→ Work required: From the records below, copy out each line that has the word "supply".

→ Entries supplied:
-*-*-

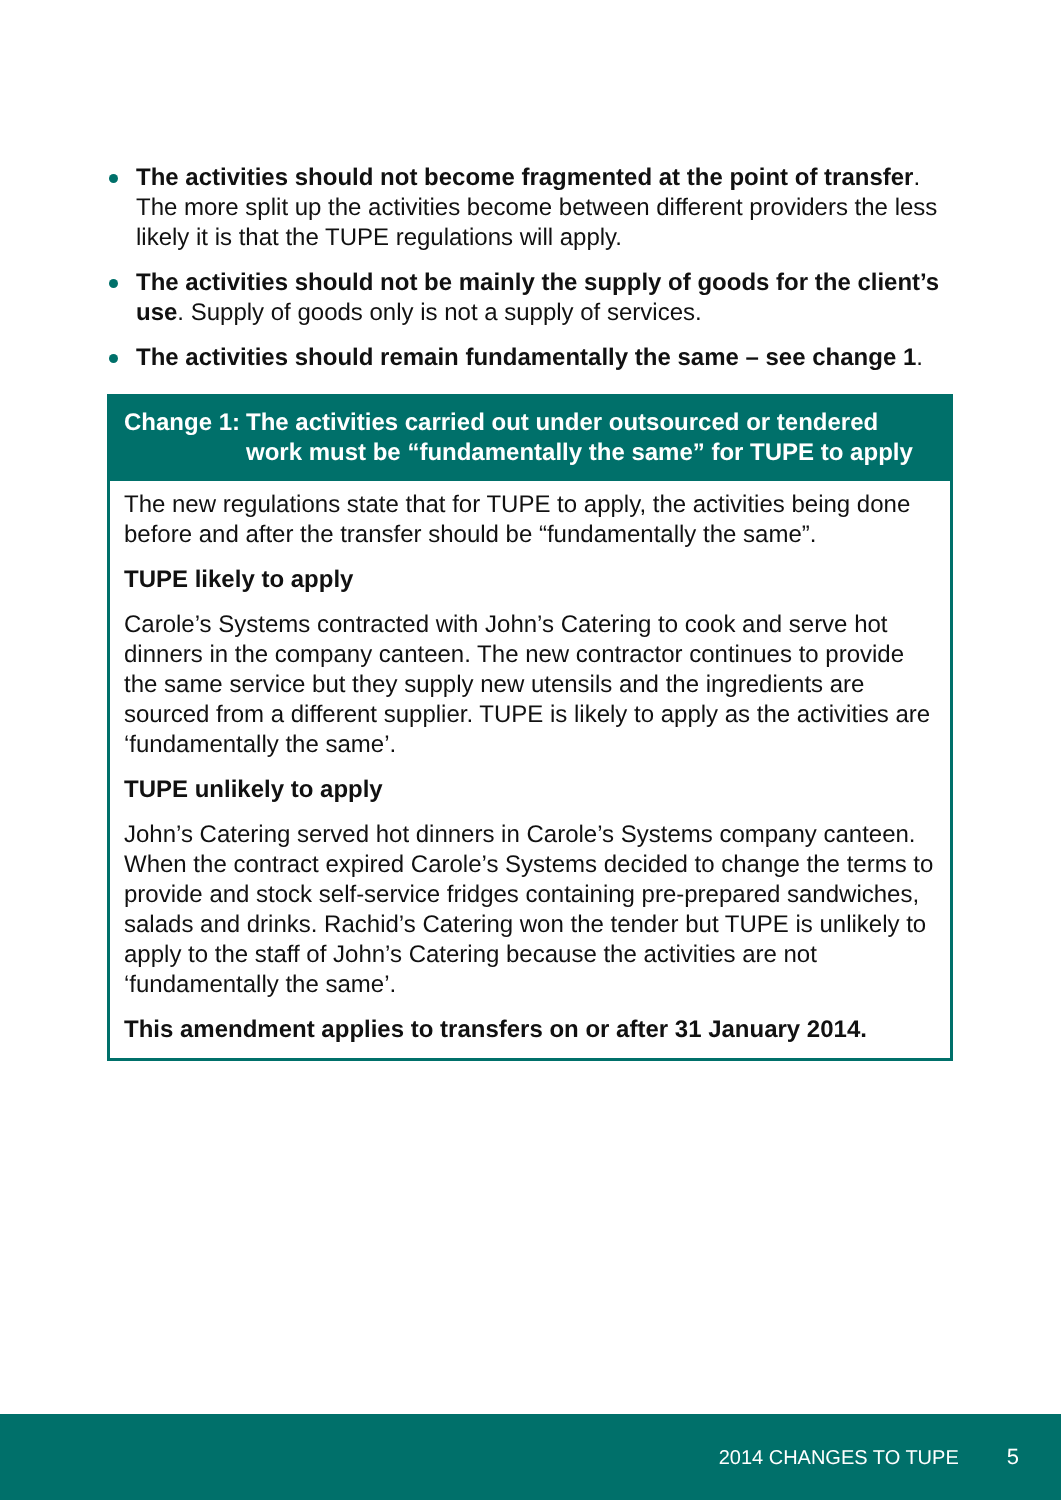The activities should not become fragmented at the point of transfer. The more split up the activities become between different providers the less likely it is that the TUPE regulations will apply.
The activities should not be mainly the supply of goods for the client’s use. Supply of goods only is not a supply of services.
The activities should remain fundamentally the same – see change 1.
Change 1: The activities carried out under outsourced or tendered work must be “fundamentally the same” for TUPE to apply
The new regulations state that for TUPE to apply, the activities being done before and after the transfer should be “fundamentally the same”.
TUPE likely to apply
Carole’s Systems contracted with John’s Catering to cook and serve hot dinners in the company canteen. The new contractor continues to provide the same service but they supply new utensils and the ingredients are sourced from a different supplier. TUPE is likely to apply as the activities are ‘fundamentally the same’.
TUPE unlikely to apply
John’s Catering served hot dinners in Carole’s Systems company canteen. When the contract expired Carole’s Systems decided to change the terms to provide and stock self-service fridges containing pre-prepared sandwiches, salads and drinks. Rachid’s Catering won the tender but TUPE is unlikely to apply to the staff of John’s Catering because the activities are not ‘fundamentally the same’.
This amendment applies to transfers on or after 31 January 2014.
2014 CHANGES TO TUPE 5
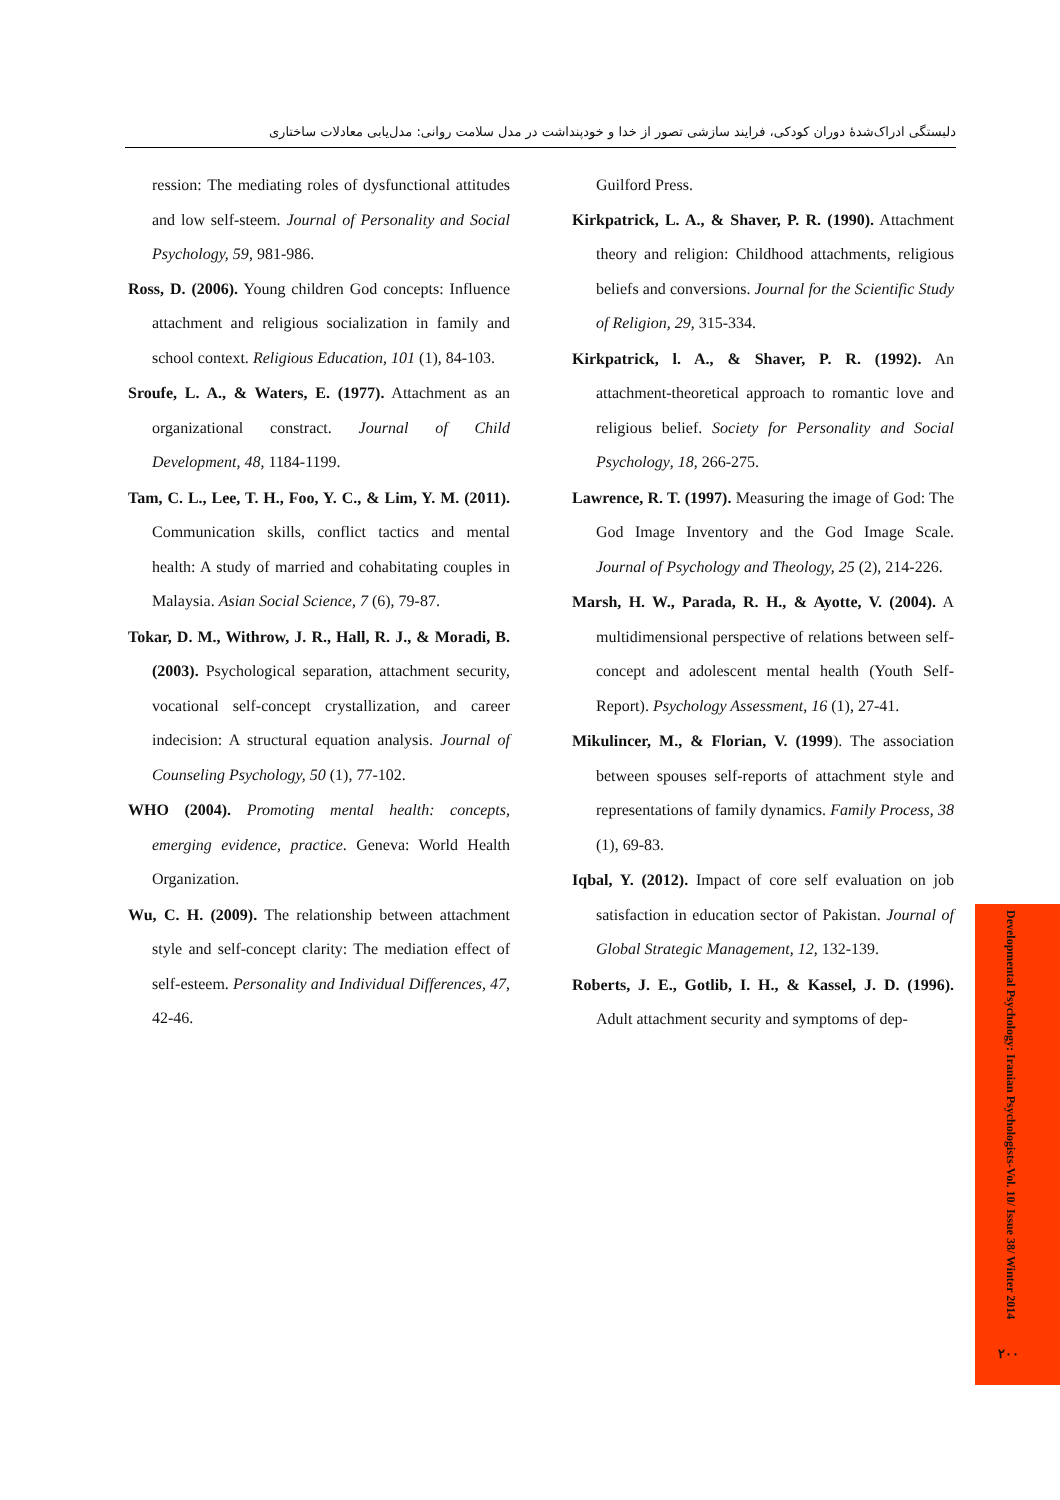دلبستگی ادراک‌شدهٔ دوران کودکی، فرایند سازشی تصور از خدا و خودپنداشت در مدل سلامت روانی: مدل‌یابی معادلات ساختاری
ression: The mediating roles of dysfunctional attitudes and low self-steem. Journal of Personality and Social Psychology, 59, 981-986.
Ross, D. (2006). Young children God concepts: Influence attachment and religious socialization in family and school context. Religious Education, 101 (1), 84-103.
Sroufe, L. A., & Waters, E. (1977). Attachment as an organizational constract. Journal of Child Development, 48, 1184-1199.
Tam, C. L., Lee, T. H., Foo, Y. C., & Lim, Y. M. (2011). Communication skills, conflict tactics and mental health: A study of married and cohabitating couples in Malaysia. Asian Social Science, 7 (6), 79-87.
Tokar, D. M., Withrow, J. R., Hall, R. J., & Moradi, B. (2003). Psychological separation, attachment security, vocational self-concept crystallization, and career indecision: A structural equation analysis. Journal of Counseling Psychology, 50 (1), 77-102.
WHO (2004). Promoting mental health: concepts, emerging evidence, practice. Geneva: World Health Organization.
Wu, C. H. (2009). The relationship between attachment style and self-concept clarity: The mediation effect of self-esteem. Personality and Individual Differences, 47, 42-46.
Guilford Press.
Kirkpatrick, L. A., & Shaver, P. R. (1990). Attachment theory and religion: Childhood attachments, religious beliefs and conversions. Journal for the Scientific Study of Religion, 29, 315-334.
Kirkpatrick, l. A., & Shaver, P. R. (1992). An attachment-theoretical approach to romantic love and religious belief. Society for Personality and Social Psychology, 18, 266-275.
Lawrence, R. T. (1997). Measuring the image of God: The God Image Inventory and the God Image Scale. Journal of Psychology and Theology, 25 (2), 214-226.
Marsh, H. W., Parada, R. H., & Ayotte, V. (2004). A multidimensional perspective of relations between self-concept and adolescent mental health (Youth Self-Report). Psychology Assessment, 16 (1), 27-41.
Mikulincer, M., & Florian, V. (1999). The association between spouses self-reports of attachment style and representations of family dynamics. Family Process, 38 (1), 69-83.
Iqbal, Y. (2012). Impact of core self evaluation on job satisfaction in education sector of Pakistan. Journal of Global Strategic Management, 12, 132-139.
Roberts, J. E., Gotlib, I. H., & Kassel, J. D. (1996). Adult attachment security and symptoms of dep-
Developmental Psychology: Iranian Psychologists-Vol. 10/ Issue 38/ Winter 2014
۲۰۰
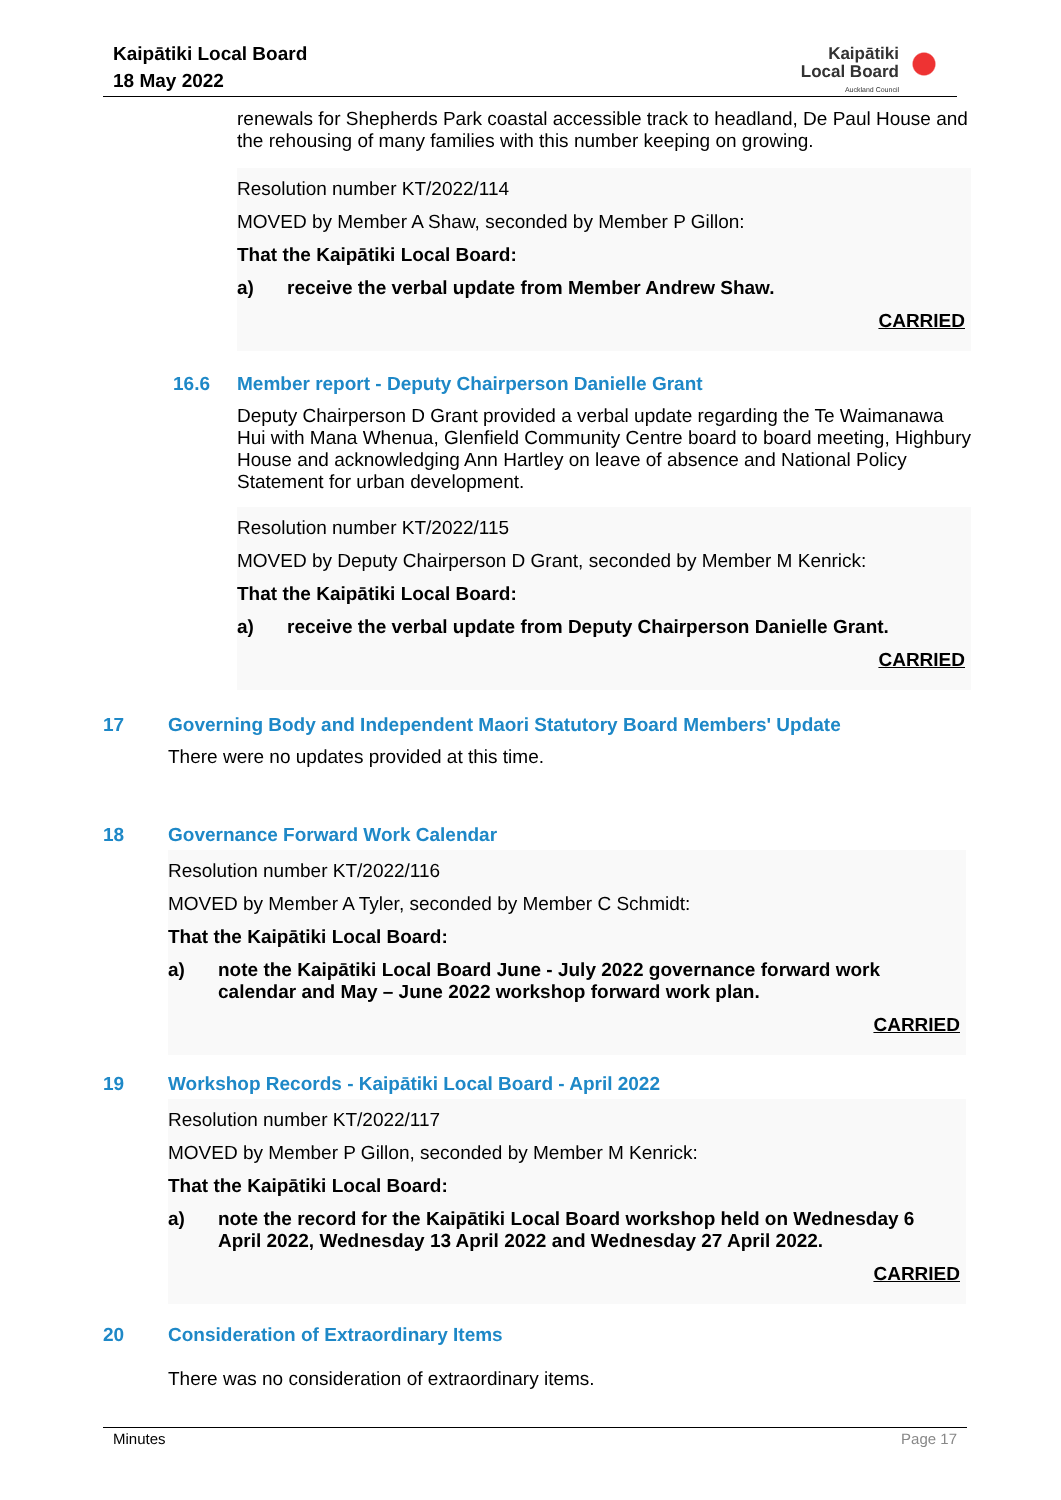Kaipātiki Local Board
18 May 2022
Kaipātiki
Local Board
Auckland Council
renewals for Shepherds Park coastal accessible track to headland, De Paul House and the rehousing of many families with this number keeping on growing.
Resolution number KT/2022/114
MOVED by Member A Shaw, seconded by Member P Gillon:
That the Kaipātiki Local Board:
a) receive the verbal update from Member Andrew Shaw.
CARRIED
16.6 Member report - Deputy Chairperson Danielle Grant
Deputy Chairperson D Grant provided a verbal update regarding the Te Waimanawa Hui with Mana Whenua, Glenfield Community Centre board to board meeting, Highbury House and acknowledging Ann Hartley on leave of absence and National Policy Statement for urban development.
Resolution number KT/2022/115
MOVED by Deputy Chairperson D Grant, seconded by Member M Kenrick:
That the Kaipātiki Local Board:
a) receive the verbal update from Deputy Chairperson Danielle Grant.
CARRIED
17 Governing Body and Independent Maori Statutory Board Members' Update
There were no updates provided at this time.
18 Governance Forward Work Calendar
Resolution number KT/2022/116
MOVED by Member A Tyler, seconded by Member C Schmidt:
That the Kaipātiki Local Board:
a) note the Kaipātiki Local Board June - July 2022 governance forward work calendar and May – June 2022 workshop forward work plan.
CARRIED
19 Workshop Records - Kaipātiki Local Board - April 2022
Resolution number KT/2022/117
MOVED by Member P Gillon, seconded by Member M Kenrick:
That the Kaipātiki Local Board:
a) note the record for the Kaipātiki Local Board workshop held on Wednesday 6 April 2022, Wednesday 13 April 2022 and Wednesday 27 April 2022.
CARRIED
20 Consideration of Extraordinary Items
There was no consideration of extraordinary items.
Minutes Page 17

-*-*-

→ Exercise response:
The activities should not be mainly the supply of goods for the client’s use. Supply of goods only is not a supply of services.
Carole’s Systems contracted with John’s Catering to cook and serve hot dinners in the company canteen. The new contractor continues to provide the same service but they supply new utensils and the ingredients are sourced from a different supplier. TUPE is likely to apply as the activities are ‘fundamentally the same’.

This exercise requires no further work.